Task input:
#####

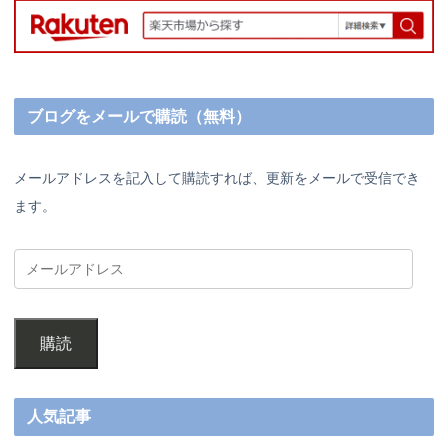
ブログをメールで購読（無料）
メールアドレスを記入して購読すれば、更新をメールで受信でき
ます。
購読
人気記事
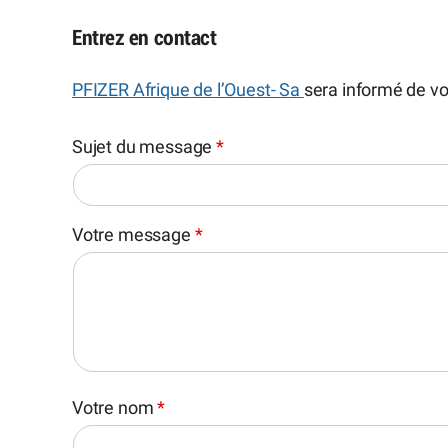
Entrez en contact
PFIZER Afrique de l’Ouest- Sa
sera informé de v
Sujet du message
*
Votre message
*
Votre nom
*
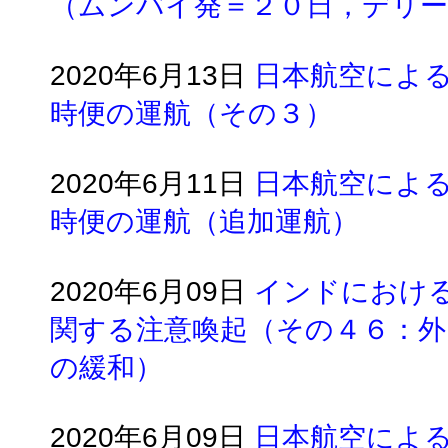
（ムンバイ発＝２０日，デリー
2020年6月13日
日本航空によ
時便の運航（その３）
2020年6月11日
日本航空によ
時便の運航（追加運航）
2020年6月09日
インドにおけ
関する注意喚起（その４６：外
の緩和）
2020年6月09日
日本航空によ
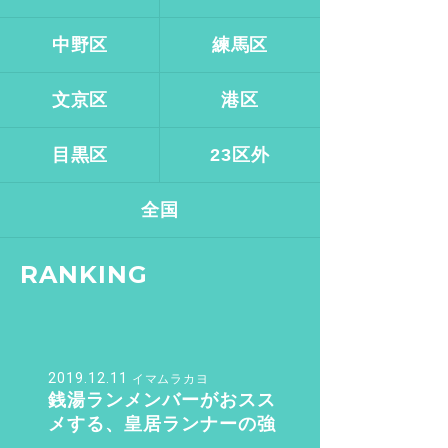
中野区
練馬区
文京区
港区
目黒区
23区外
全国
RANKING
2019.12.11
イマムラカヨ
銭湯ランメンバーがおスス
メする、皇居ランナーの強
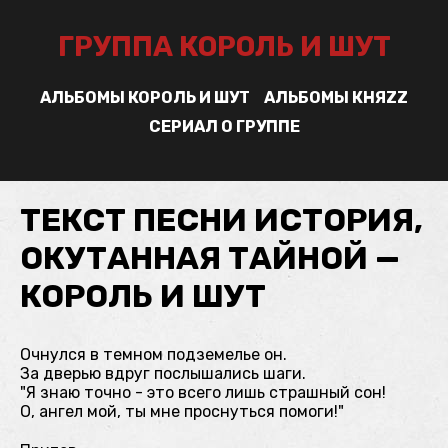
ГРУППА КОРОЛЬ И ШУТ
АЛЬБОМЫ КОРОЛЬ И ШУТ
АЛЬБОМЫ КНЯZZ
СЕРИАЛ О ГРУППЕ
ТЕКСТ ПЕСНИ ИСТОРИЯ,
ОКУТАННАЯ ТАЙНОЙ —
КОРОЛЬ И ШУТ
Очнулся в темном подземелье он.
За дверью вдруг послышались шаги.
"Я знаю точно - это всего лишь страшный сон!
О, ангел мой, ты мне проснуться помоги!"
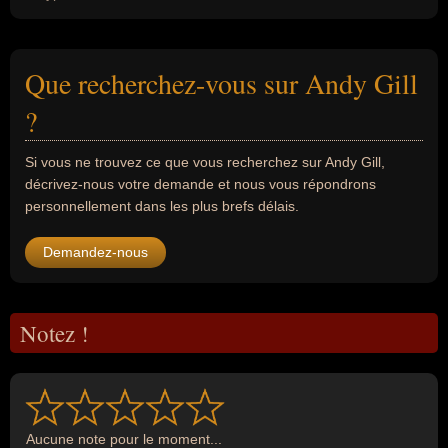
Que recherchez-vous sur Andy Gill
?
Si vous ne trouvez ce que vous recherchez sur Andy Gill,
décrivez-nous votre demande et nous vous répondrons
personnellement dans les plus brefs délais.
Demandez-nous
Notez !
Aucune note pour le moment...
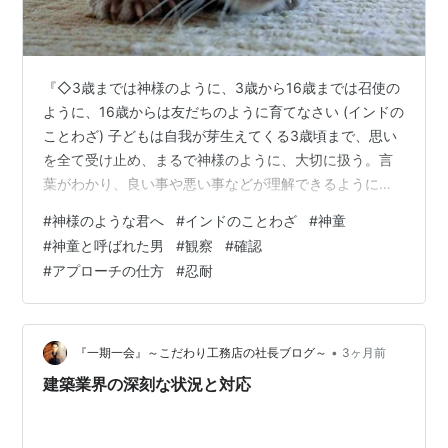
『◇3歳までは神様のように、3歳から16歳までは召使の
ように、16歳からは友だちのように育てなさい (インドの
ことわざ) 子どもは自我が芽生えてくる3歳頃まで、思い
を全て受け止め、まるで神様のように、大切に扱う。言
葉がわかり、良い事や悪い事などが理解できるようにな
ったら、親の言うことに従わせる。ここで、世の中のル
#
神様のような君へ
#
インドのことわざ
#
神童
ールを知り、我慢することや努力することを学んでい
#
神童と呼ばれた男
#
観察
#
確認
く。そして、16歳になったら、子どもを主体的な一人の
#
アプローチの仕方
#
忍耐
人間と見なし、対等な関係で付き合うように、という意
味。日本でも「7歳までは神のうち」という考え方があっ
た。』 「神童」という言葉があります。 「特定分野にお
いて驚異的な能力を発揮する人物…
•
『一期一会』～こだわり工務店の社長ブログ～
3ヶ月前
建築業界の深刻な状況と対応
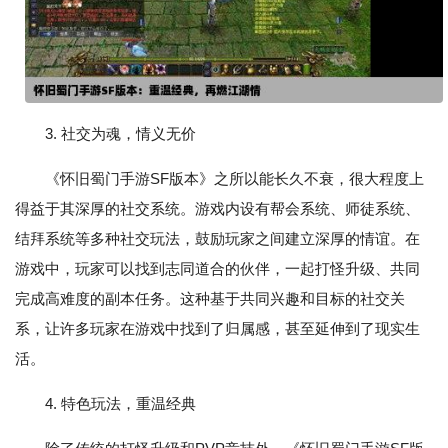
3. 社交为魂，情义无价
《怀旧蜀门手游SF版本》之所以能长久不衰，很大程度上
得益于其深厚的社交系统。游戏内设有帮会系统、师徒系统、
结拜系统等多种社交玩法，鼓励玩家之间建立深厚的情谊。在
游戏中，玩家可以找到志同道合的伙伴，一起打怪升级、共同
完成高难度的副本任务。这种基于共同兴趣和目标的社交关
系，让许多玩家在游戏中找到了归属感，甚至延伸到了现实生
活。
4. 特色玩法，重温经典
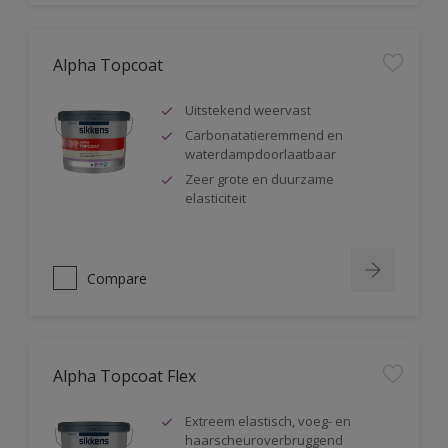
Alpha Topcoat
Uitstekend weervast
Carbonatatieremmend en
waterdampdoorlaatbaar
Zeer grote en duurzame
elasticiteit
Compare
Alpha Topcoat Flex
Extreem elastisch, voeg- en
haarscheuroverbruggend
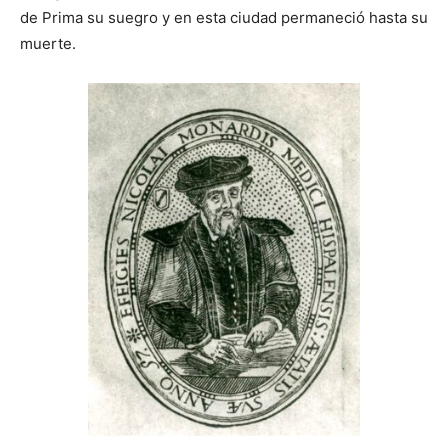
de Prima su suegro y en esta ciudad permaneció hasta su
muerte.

#####

Instructions to follow: Write out all the data exactly, minus pictures.

Response area:
ブログをメールで購読（無料）
メールアドレスを記入して購読すれば、更新をメールで受信でき
ます。
購読
人気記事
Entrez en contact
PFIZER Afrique de l’Ouest- Sa
sera informé de v
Sujet du message
*
Votre message
*
Votre nom
*
（ムンバイ発＝２０日，デリー
2020年6月13日
日本航空によ
時便の運航（その３）
2020年6月11日
日本航空によ
時便の運航（追加運航）
2020年6月09日
インドにおけ
関する注意喚起（その４６：外
の緩和）
2020年6月09日
日本航空によ
中野区
練馬区
文京区
港区
目黒区
23区外
全国
RANKING
2019.12.11
イマムラカヨ
銭湯ランメンバーがおスス
メする、皇居ランナーの強
ГРУППА КОРОЛЬ И ШУТ
АЛЬБОМЫ КОРОЛЬ И ШУТ
АЛЬБОМЫ КНЯZZ
СЕРИАЛ О ГРУППЕ
ТЕКСТ ПЕСНИ ИСТОРИЯ,
ОКУТАННАЯ ТАЙНОЙ —
КОРОЛЬ И ШУТ
Очнулся в темном подземелье он.
За дверью вдруг послышались шаги.
"Я знаю точно - это всего лишь страшный сон!
О, ангел мой, ты мне проснуться помоги!"
Que recherchez-vous sur Andy Gill
?
Si vous ne trouvez ce que vous recherchez sur Andy Gill,
décrivez-nous votre demande et nous vous répondrons
personnellement dans les plus brefs délais.
Demandez-nous
Notez !
Aucune note pour le moment...
『◇3歳までは神様のように、3歳から16歳までは召使の
ように、16歳からは友だちのように育てなさい (インドの
ことわざ) 子どもは自我が芽生えてくる3歳頃まで、思い
を全て受け止め、まるで神様のように、大切に扱う。言
葉がわかり、良い事や悪い事などが理解できるようにな
ったら、親の言うことに従わせる。ここで、世の中のル
#
神様のような君へ
#
インドのことわざ
#
神童
ールを知り、我慢することや努力することを学んでい
#
神童と呼ばれた男
#
観察
#
確認
く。そして、16歳になったら、子どもを主体的な一人の
#
アプローチの仕方
#
忍耐
人間と見なし、対等な関係で付き合うように、という意
味。日本でも「7歳までは神のうち」という考え方があっ
た。』 「神童」という言葉があります。 「特定分野にお
いて驚異的な能力を発揮する人物…
•
『一期一会』～こだわり工務店の社長ブログ～
3ヶ月前
建築業界の深刻な状況と対応
3. 社交为魂，情义无价
《怀旧蜀门手游SF版本》之所以能长久不衰，很大程度上
得益于其深厚的社交系统。游戏内设有帮会系统、师徒系统、
结拜系统等多种社交玩法，鼓励玩家之间建立深厚的情谊。在
游戏中，玩家可以找到志同道合的伙伴，一起打怪升级、共同
完成高难度的副本任务。这种基于共同兴趣和目标的社交关
系，让许多玩家在游戏中找到了归属感，甚至延伸到了现实生
活。
4. 特色玩法，重温经典
Alpha Topcoat
Uitstekend weervast
Carbonatatieremmend en
waterdampdoorlaatbaar
Zeer grote en duurzame
elasticiteit
Compare
Alpha Topcoat Flex
Extreem elastisch, voeg- en
haarscheuroverbruggend
de Prima su suegro y en esta ciudad permaneció hasta su
muerte.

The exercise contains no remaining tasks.